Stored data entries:
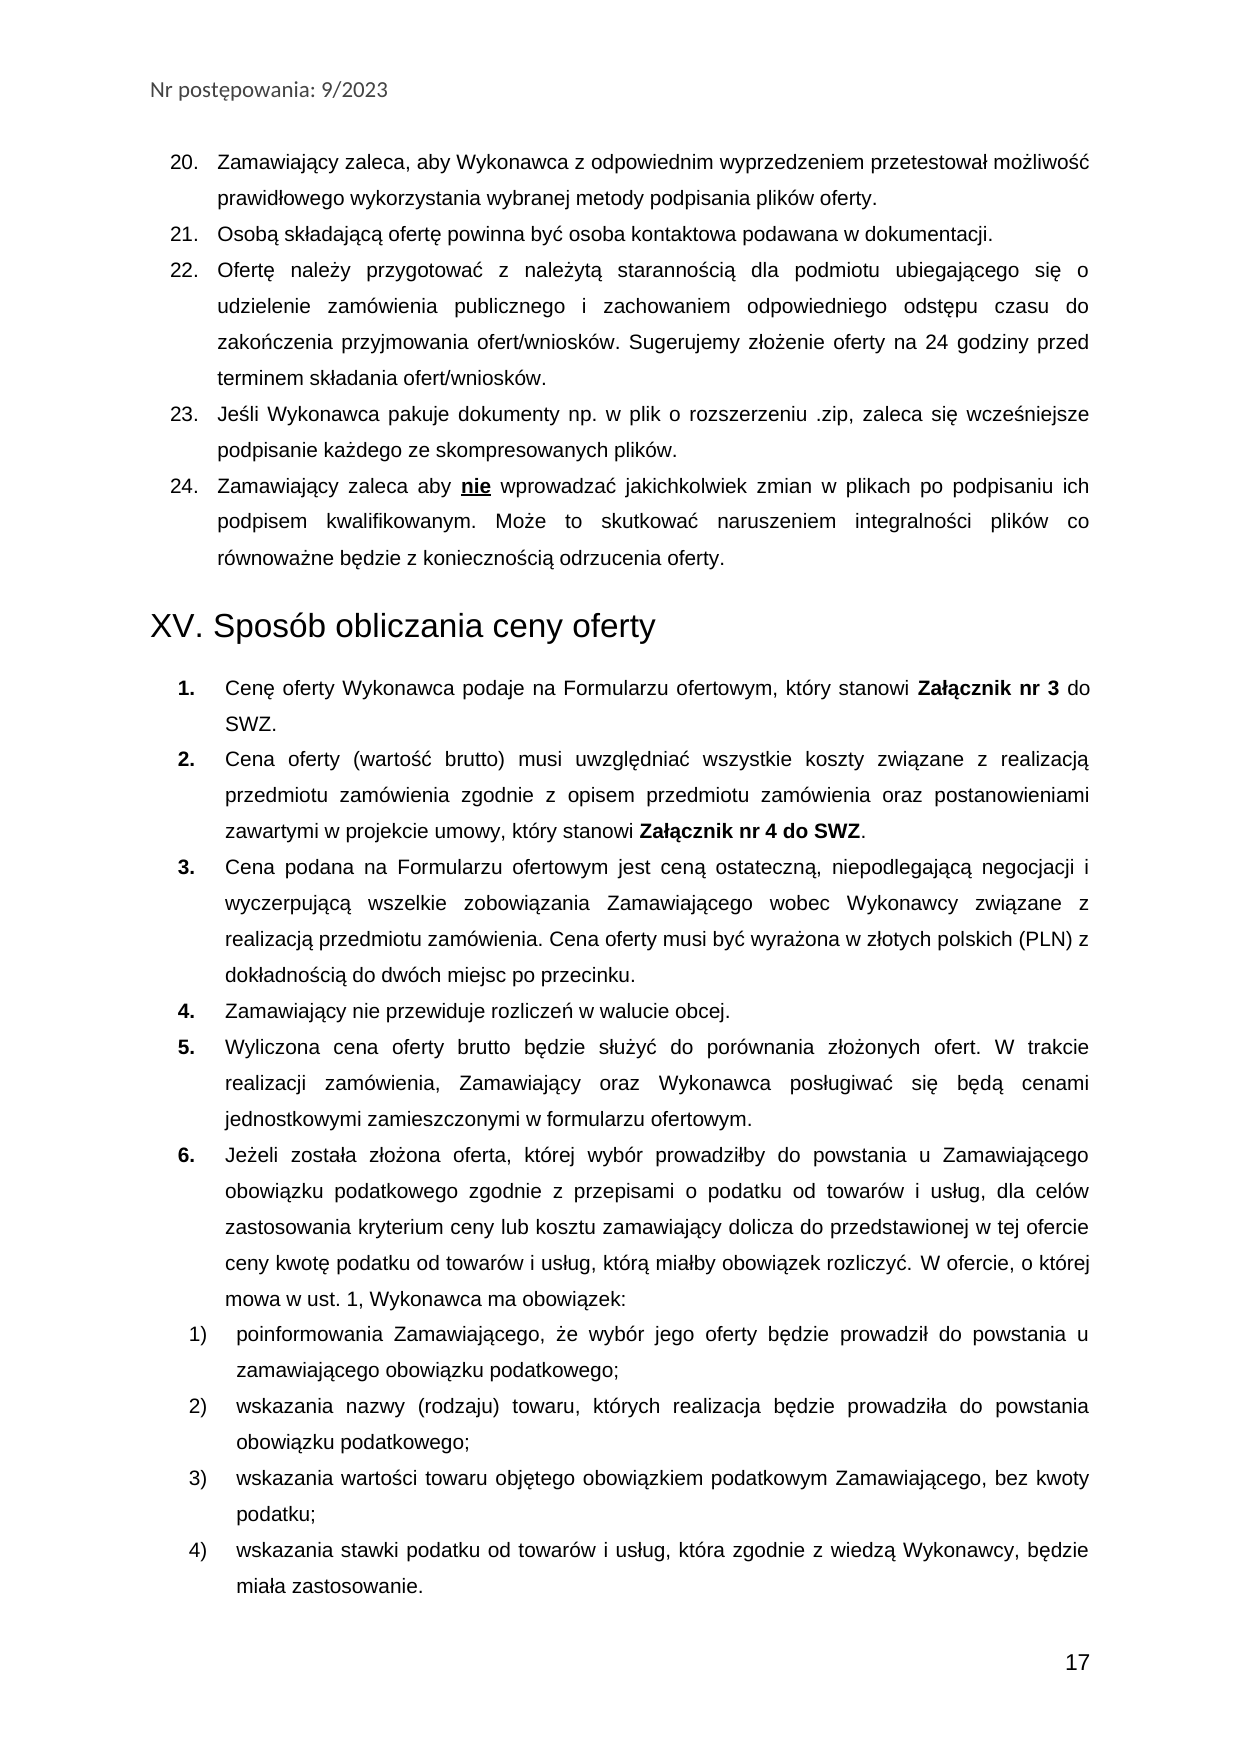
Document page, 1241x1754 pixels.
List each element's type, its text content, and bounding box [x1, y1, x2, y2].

text 3) wskazania wartości towaru objętego obowiązkiem podatkowym Zamawiającego, bez kwoty podatku; [189, 1466, 1090, 1526]
text 4) wskazania stawki podatku od towarów i usług, która zgodnie z wiedzą Wykonawcy, będzie miała zastosowanie. [189, 1538, 1090, 1598]
subtitle XV. Sposób obliczania ceny oferty [150, 606, 1090, 645]
list Ofertę należy przygotować z należytą starannością dla podmiotu ubiegającego się o udzielenie zamówienia publicznego i zachowaniem odpowiedniego odstępu czasu do zakończenia przyjmowania ofert/wniosków. Sugerujemy złożenie oferty na 24 godziny przed terminem składania ofert/wniosków. [170, 258, 1090, 389]
list Zamawiający zaleca aby nie wprowadzać jakichkolwiek zmian w plikach po podpisaniu ich podpisem kwalifikowanym. Może to skutkować naruszeniem integralności plików co równoważne będzie z koniecznością odrzucenia oferty. [170, 473, 1090, 569]
list Cena oferty (wartość brutto) musi uwzględniać wszystkie koszty związane z realizacją przedmiotu zamówienia zgodnie z opisem przedmiotu zamówienia oraz postanowieniami zawartymi w projekcie umowy, który stanowi Załącznik nr 4 do SWZ. [178, 747, 1090, 843]
list Zamawiający zaleca, aby Wykonawca z odpowiednim wyprzedzeniem przetestował możliwość prawidłowego wykorzystania wybranej metody podpisania plików oferty. [170, 150, 1090, 210]
list Jeżeli została złożona oferta, której wybór prowadziłby do powstania u Zamawiającego obowiązku podatkowego zgodnie z przepisami o podatku od towarów i usług, dla celów zastosowania kryterium ceny lub kosztu zamawiający dolicza do przedstawionej w tej ofercie ceny kwotę podatku od towarów i usług, którą miałby obowiązek rozliczyć. W ofercie, o której mowa w ust. 1, Wykonawca ma obowiązek: [178, 1143, 1090, 1310]
text 1) poinformowania Zamawiającego, że wybór jego oferty będzie prowadził do powstania u zamawiającego obowiązku podatkowego; [189, 1322, 1090, 1382]
list Zamawiający nie przewiduje rozliczeń w walucie obcej. [178, 999, 1090, 1023]
list Jeśli Wykonawca pakuje dokumenty np. w plik o rozszerzeniu .zip, zaleca się wcześniejsze podpisanie każdego ze skompresowanych plików. [170, 402, 1090, 461]
list Wyliczona cena oferty brutto będzie służyć do porównania złożonych ofert. W trakcie realizacji zamówienia, Zamawiający oraz Wykonawca posługiwać się będą cenami jednostkowymi zamieszczonymi w formularzu ofertowym. [178, 1035, 1090, 1131]
list Cena podana na Formularzu ofertowym jest ceną ostateczną, niepodlegającą negocjacji i wyczerpującą wszelkie zobowiązania Zamawiającego wobec Wykonawcy związane z realizacją przedmiotu zamówienia. Cena oferty musi być wyrażona w złotych polskich (PLN) z dokładnością do dwóch miejsc po przecinku. [178, 855, 1090, 987]
list Cenę oferty Wykonawca podaje na Formularzu ofertowym, który stanowi Załącznik nr 3 do SWZ. [178, 675, 1090, 735]
text 2) wskazania nazwy (rodzaju) towaru, których realizacja będzie prowadziła do powstania obowiązku podatkowego; [189, 1394, 1090, 1454]
list Osobą składającą ofertę powinna być osoba kontaktowa podawana w dokumentacji. [170, 222, 1090, 246]
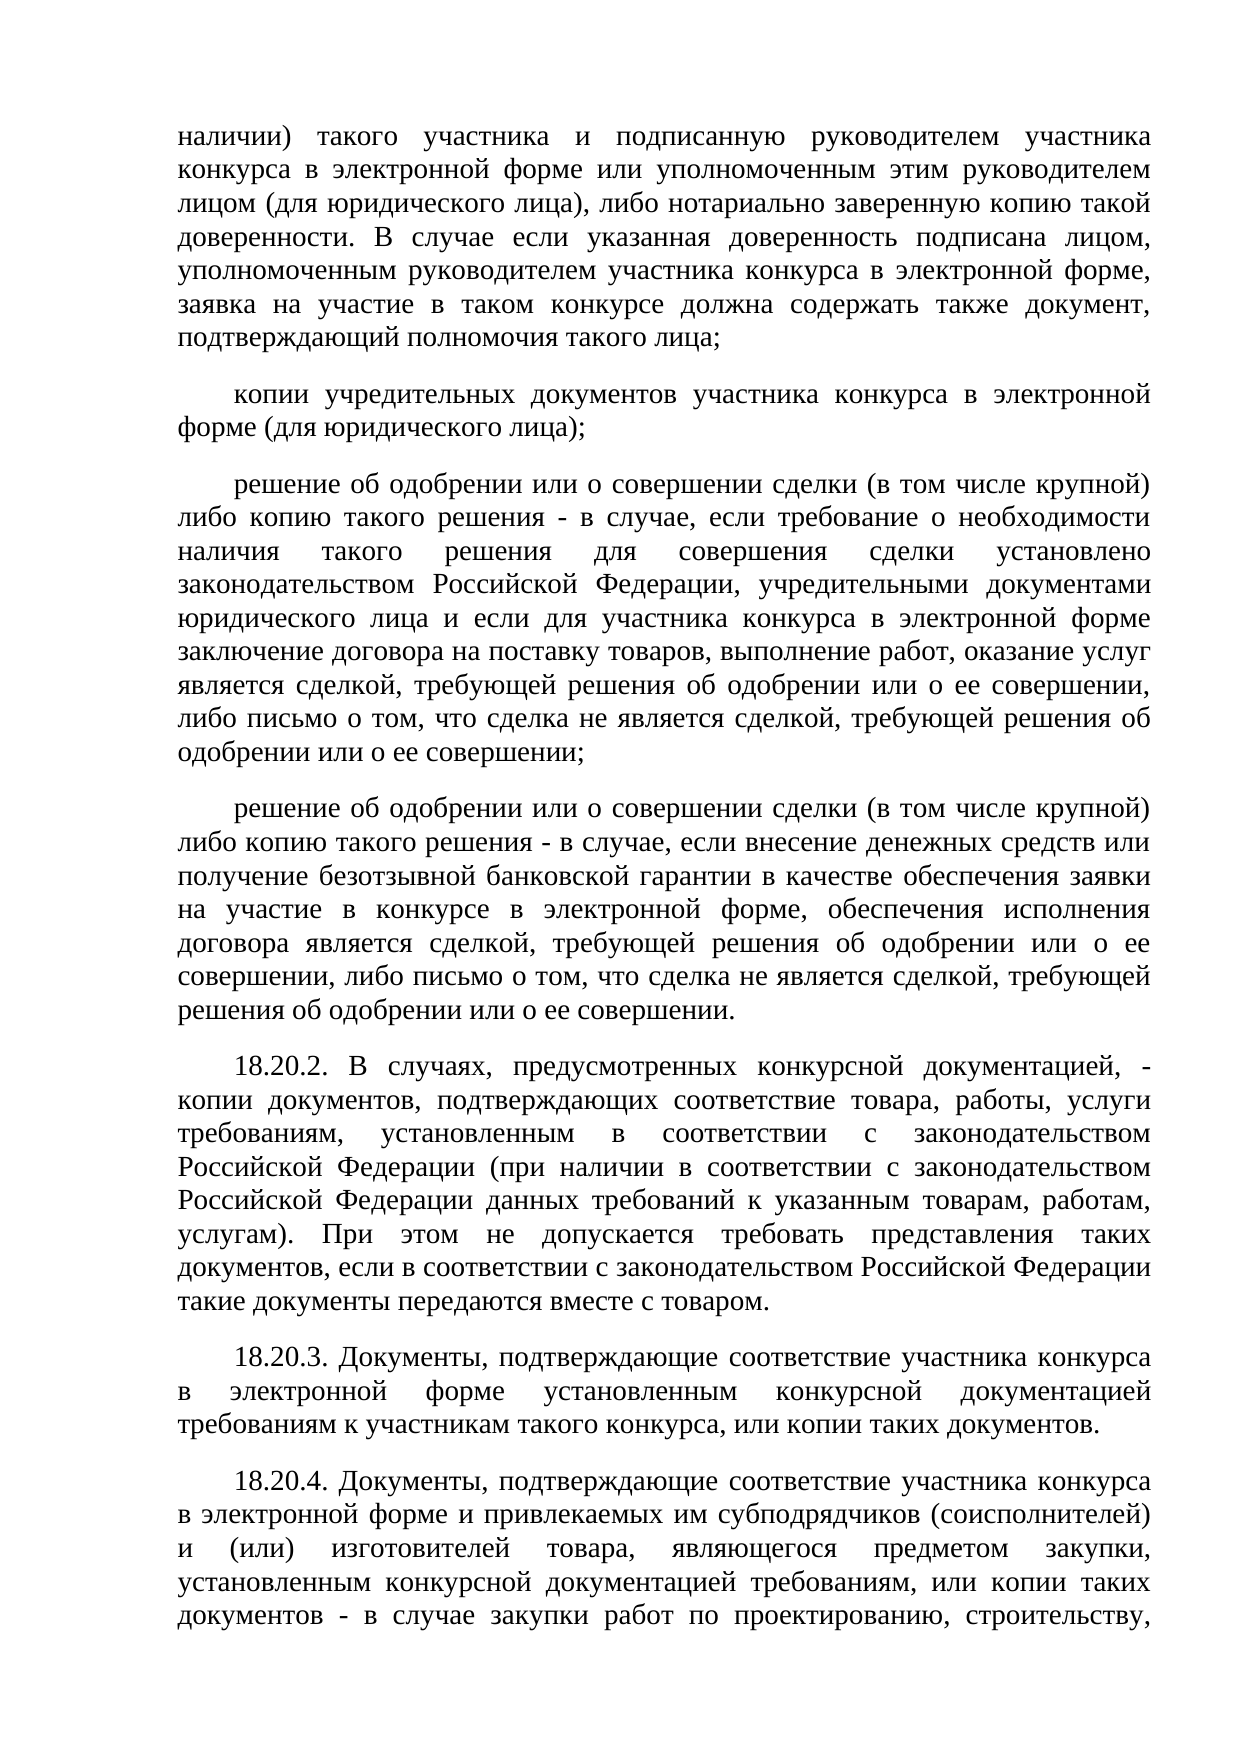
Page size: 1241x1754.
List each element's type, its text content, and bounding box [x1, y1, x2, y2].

▶ [EXERCISE DESCRIPTION]: Among the records, find all lines that include the string "Załącznik" and return them.

▶ [EXERCISE SOLUTION]:
list Cena oferty (wartość brutto) musi uwzględniać wszystkie koszty związane z realizacją przedmiotu zamówienia zgodnie z opisem przedmiotu zamówienia oraz postanowieniami zawartymi w projekcie umowy, który stanowi Załącznik nr 4 do SWZ. [178, 747, 1090, 843]
list Cenę oferty Wykonawca podaje na Formularzu ofertowym, który stanowi Załącznik nr 3 do SWZ. [178, 675, 1090, 735]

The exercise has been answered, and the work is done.